┌──
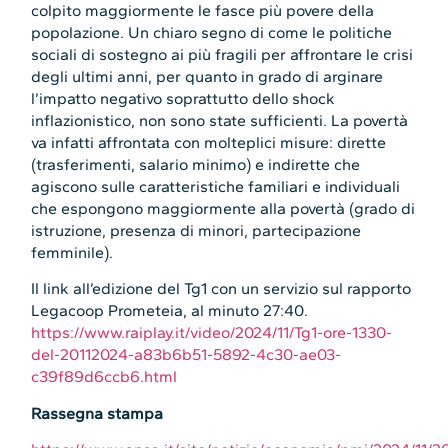
colpito maggiormente le fasce più povere della
popolazione. Un chiaro segno di come le politiche
sociali di sostegno ai più fragili per affrontare le crisi
degli ultimi anni, per quanto in grado di arginare
l’impatto negativo soprattutto dello shock
inflazionistico, non sono state sufficienti. La povertà
va infatti affrontata con molteplici misure: dirette
(trasferimenti, salario minimo) e indirette che
agiscono sulle caratteristiche familiari e individuali
che espongono maggiormente alla povertà (grado di
istruzione, presenza di minori, partecipazione
femminile).
Il link all’edizione del Tg1 con un servizio sul rapporto
Legacoop Prometeia, al minuto 27:40.
https://www.raiplay.it/video/2024/11/Tg1-ore-1330-
del-20112024-a83b6b51-5892-4c30-ae03-
c39f89d6ccb6.html
Rassegna stampa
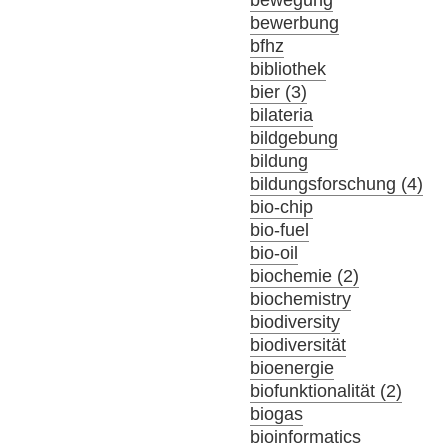
bewerbung
bfhz
bibliothek
bier (3)
bilateria
bildgebung
bildung
bildungsforschung (4)
bio-chip
bio-fuel
bio-oil
biochemie (2)
biochemistry
biodiversity
biodiversität
bioenergie
biofunktionalität (2)
biogas
bioinformatics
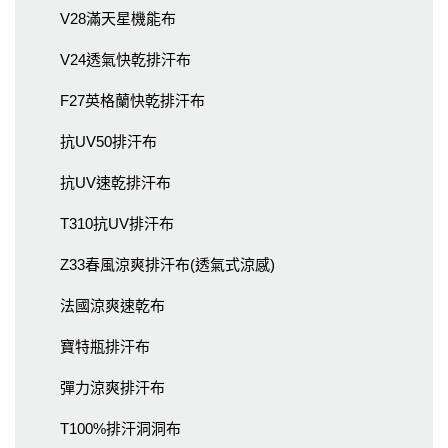
V28滿天星機能布
V24透氣快乾排汗布
F27英格蘭快乾排汗布
抗UV50排汗布
抗UV速乾排汗布
T310抗UV排汗布
Z33春風涼爽排汗布(透氣式涼感)
法國涼爽速乾布
寶特瓶排汗布
彈力涼爽排汗布
T100%排汗洞洞布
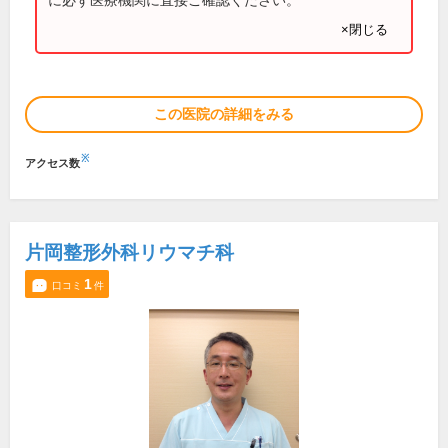
×閉じる
この医院の詳細をみる
※
アクセス数
片岡整形外科リウマチ科
1
口コミ
件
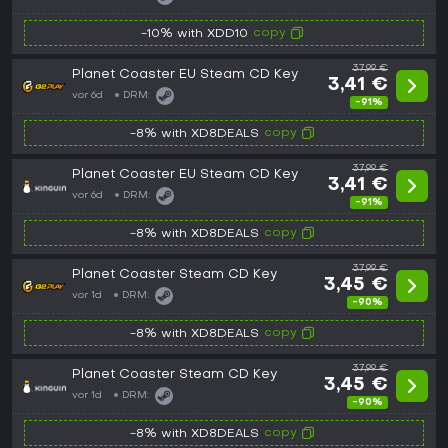
copy
-10% with XDD10
37,99 €
Planet Coaster EU Steam CD Key
3,41 €
vor 6d
DRM:
-91%
copy
-8% with XD8DEALS
37,99 €
Planet Coaster EU Steam CD Key
3,41 €
vor 6d
DRM:
-91%
copy
-8% with XD8DEALS
37,99 €
Planet Coaster Steam CD Key
3,45 €
vor 1d
DRM:
-90%
copy
-8% with XD8DEALS
37,99 €
Planet Coaster Steam CD Key
3,45 €
vor 1d
DRM:
-90%
copy
-8% with XD8DEALS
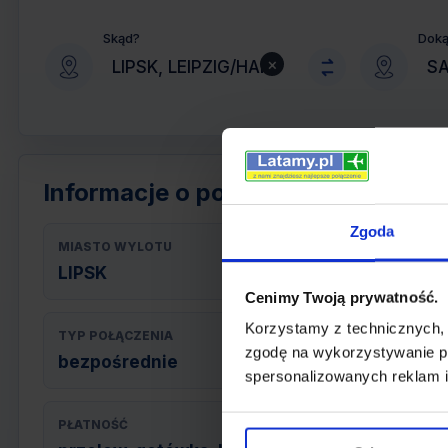
Skąd?
Dok
×
Informacje o połączeniu
Zgoda
MIASTO WYLOTU
LIPSK
Cenimy Twoją prywatność.
Korzystamy z technicznych,
TYP POŁĄCZENIA
zgodę na wykorzystywanie pl
bezpośrednie
spersonalizowanych reklam i
PŁATNOŚĆ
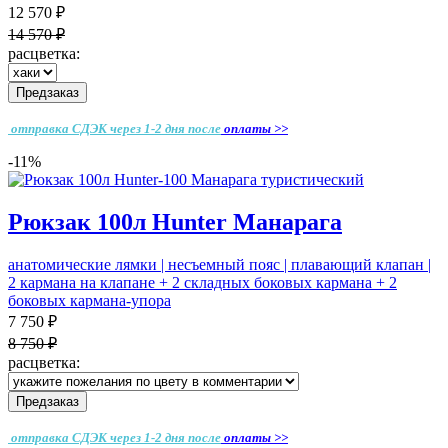
12 570 ₽
14 570 ₽
расцветка:
Предзаказ
отправка СДЭК через 1-2 дня
после
оплаты >>
-11%
Рюкзак 100л Hunter Манарага
анатомические лямки | несъемный пояс | плавающий клапан |
2 кармана на клапане + 2 складных боковых кармана + 2
боковых кармана-упора
7 750 ₽
8 750 ₽
расцветка:
Предзаказ
отправка СДЭК через 1-2 дня
после
оплаты >>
└──
## Problem description
Please give every line of text read from all the records above as a JSON list of strings, one string per line, with blank lines left out. Leave the pictures out of the answer.

## Task response
[
  "colpito maggiormente le fasce più povere della",
  "popolazione. Un chiaro segno di come le politiche",
  "sociali di sostegno ai più fragili per affrontare le crisi",
  "degli ultimi anni, per quanto in grado di arginare",
  "l’impatto negativo soprattutto dello shock",
  "inflazionistico, non sono state sufficienti. La povertà",
  "va infatti affrontata con molteplici misure: dirette",
  "(trasferimenti, salario minimo) e indirette che",
  "agiscono sulle caratteristiche familiari e individuali",
  "che espongono maggiormente alla povertà (grado di",
  "istruzione, presenza di minori, partecipazione",
  "femminile).",
  "Il link all’edizione del Tg1 con un servizio sul rapporto",
  "Legacoop Prometeia, al minuto 27:40.",
  "https://www.raiplay.it/video/2024/11/Tg1-ore-1330-",
  "del-20112024-a83b6b51-5892-4c30-ae03-",
  "c39f89d6ccb6.html",
  "Rassegna stampa",
  "bewerbung",
  "bfhz",
  "bibliothek",
  "bier (3)",
  "bilateria",
  "bildgebung",
  "bildung",
  "bildungsforschung (4)",
  "bio-chip",
  "bio-fuel",
  "bio-oil",
  "biochemie (2)",
  "biochemistry",
  "biodiversity",
  "biodiversität",
  "bioenergie",
  "biofunktionalität (2)",
  "biogas",
  "bioinformatics",
  "V28滿天星機能布",
  "V24透氣快乾排汗布",
  "F27英格蘭快乾排汗布",
  "抗UV50排汗布",
  "抗UV速乾排汗布",
  "T310抗UV排汗布",
  "Z33春風涼爽排汗布(透氣式涼感)",
  "法國涼爽速乾布",
  "寶特瓶排汗布",
  "彈力涼爽排汗布",
  "T100%排汗洞洞布",
  "×閉じる",
  "この医院の詳細をみる",
  "※",
  "アクセス数",
  "片岡整形外科リウマチ科",
  "1",
  "口コミ",
  "件",
  "copy",
  "-10% with XDD10",
  "37,99 €",
  "Planet Coaster EU Steam CD Key",
  "3,41 €",
  "vor 6d",
  "DRM:",
  "-91%",
  "copy",
  "-8% with XD8DEALS",
  "37,99 €",
  "Planet Coaster EU Steam CD Key",
  "3,41 €",
  "vor 6d",
  "DRM:",
  "-91%",
  "copy",
  "-8% with XD8DEALS",
  "37,99 €",
  "Planet Coaster Steam CD Key",
  "3,45 €",
  "vor 1d",
  "DRM:",
  "-90%",
  "copy",
  "-8% with XD8DEALS",
  "37,99 €",
  "Planet Coaster Steam CD Key",
  "3,45 €",
  "vor 1d",
  "DRM:",
  "-90%",
  "copy",
  "-8% with XD8DEALS",
  "Skąd?",
  "Dok",
  "×",
  "Informacje o połączeniu",
  "Zgoda",
  "MIASTO WYLOTU",
  "LIPSK",
  "Cenimy Twoją prywatność.",
  "Korzystamy z technicznych,",
  "TYP POŁĄCZENIA",
  "zgodę na wykorzystywanie pl",
  "bezpośrednie",
  "spersonalizowanych reklam i",
  "PŁATNOŚĆ",
  "12 570 ₽",
  "14 570 ₽",
  "расцветка:",
  "Предзаказ",
  "отправка СДЭК через 1-2 дня",
  "после",
  "оплаты >>",
  "-11%",
  "Рюкзак 100л Hunter Манарага",
  "анатомические лямки | несъемный пояс | плавающий клапан |",
  "2 кармана на клапане + 2 складных боковых кармана + 2",
  "боковых кармана-упора",
  "7 750 ₽",
  "8 750 ₽",
  "расцветка:",
  "Предзаказ",
  "отправка СДЭК через 1-2 дня",
  "после",
  "оплаты >>"
]